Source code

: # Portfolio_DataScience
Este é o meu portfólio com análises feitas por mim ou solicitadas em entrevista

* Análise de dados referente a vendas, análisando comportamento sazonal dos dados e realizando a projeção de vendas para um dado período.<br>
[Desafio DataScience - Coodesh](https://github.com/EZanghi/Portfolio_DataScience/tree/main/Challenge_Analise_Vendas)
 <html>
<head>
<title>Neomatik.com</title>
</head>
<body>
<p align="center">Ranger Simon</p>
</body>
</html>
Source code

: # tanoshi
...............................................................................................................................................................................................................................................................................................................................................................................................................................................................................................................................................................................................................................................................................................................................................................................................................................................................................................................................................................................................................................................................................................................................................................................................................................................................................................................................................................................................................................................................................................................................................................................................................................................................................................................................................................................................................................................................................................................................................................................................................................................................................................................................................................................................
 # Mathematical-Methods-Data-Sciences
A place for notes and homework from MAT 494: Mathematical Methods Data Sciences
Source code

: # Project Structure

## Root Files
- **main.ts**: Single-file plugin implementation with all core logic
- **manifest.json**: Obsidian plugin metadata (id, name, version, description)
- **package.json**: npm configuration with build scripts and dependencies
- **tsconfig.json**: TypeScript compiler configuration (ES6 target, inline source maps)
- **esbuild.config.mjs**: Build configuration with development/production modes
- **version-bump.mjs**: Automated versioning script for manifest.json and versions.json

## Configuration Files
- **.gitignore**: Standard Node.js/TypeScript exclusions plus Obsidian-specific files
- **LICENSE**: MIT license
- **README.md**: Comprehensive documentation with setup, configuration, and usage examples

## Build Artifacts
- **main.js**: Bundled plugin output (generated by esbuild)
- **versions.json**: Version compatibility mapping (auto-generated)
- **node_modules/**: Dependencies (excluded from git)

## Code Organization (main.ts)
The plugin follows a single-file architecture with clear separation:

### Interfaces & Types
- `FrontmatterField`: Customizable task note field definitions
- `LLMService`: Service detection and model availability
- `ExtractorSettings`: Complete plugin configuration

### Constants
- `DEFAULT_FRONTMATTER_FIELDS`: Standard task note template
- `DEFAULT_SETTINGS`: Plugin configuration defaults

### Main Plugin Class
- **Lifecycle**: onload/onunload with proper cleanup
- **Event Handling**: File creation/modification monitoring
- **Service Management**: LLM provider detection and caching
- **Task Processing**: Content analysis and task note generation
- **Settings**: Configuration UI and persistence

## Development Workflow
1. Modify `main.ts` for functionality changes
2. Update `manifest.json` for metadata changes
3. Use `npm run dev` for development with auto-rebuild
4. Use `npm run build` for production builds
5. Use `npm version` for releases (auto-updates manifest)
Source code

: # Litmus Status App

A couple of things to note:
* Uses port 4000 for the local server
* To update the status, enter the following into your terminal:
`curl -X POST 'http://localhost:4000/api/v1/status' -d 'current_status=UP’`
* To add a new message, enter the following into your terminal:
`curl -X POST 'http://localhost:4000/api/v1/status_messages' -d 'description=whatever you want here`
★ ★ ★ ★ ★
> [Exercise details]:
Change every "terminal" in the material to "shell" and give all the material again, with nothing else altered.

> [Completed exercise]:
Source code

: # Portfolio_DataScience
Este é o meu portfólio com análises feitas por mim ou solicitadas em entrevista

* Análise de dados referente a vendas, análisando comportamento sazonal dos dados e realizando a projeção de vendas para um dado período.<br>
[Desafio DataScience - Coodesh](https://github.com/EZanghi/Portfolio_DataScience/tree/main/Challenge_Analise_Vendas)
 <html>
<head>
<title>Neomatik.com</title>
</head>
<body>
<p align="center">Ranger Simon</p>
</body>
</html>
Source code

: # tanoshi
...............................................................................................................................................................................................................................................................................................................................................................................................................................................................................................................................................................................................................................................................................................................................................................................................................................................................................................................................................................................................................................................................................................................................................................................................................................................................................................................................................................................................................................................................................................................................................................................................................................................................................................................................................................................................................................................................................................................................................................................................................................................................................................................................................................................................
 # Mathematical-Methods-Data-Sciences
A place for notes and homework from MAT 494: Mathematical Methods Data Sciences
Source code

: # Project Structure

## Root Files
- **main.ts**: Single-file plugin implementation with all core logic
- **manifest.json**: Obsidian plugin metadata (id, name, version, description)
- **package.json**: npm configuration with build scripts and dependencies
- **tsconfig.json**: TypeScript compiler configuration (ES6 target, inline source maps)
- **esbuild.config.mjs**: Build configuration with development/production modes
- **version-bump.mjs**: Automated versioning script for manifest.json and versions.json

## Configuration Files
- **.gitignore**: Standard Node.js/TypeScript exclusions plus Obsidian-specific files
- **LICENSE**: MIT license
- **README.md**: Comprehensive documentation with setup, configuration, and usage examples

## Build Artifacts
- **main.js**: Bundled plugin output (generated by esbuild)
- **versions.json**: Version compatibility mapping (auto-generated)
- **node_modules/**: Dependencies (excluded from git)

## Code Organization (main.ts)
The plugin follows a single-file architecture with clear separation:

### Interfaces & Types
- `FrontmatterField`: Customizable task note field definitions
- `LLMService`: Service detection and model availability
- `ExtractorSettings`: Complete plugin configuration

### Constants
- `DEFAULT_FRONTMATTER_FIELDS`: Standard task note template
- `DEFAULT_SETTINGS`: Plugin configuration defaults

### Main Plugin Class
- **Lifecycle**: onload/onunload with proper cleanup
- **Event Handling**: File creation/modification monitoring
- **Service Management**: LLM provider detection and caching
- **Task Processing**: Content analysis and task note generation
- **Settings**: Configuration UI and persistence

## Development Workflow
1. Modify `main.ts` for functionality changes
2. Update `manifest.json` for metadata changes
3. Use `npm run dev` for development with auto-rebuild
4. Use `npm run build` for production builds
5. Use `npm version` for releases (auto-updates manifest)
Source code

: # Litmus Status App

A couple of things to note:
* Uses port 4000 for the local server
* To update the status, enter the following into your shell:
`curl -X POST 'http://localhost:4000/api/v1/status' -d 'current_status=UP’`
* To add a new message, enter the following into your shell:
`curl -X POST 'http://localhost:4000/api/v1/status_messages' -d 'description=whatever you want here`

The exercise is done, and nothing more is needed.